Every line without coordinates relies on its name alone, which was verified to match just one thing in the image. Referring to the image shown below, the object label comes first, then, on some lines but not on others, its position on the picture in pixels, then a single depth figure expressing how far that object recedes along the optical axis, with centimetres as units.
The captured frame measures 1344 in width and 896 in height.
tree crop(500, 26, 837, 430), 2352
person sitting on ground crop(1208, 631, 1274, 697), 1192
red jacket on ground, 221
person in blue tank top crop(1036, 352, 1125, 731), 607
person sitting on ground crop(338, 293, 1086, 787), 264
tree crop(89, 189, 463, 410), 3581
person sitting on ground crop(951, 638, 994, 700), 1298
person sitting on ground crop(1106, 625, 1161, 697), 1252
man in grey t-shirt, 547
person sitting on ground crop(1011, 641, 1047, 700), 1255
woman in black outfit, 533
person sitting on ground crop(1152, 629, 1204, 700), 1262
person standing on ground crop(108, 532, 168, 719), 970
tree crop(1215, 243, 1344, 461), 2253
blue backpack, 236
════
— Assigned task —
Copy exactly the lines from the one containing "The captured frame" through the last line of the records, both included, and nothing else.

— Answer —
The captured frame measures 1344 in width and 896 in height.
tree crop(500, 26, 837, 430), 2352
person sitting on ground crop(1208, 631, 1274, 697), 1192
red jacket on ground, 221
person in blue tank top crop(1036, 352, 1125, 731), 607
person sitting on ground crop(338, 293, 1086, 787), 264
tree crop(89, 189, 463, 410), 3581
person sitting on ground crop(951, 638, 994, 700), 1298
person sitting on ground crop(1106, 625, 1161, 697), 1252
man in grey t-shirt, 547
person sitting on ground crop(1011, 641, 1047, 700), 1255
woman in black outfit, 533
person sitting on ground crop(1152, 629, 1204, 700), 1262
person standing on ground crop(108, 532, 168, 719), 970
tree crop(1215, 243, 1344, 461), 2253
blue backpack, 236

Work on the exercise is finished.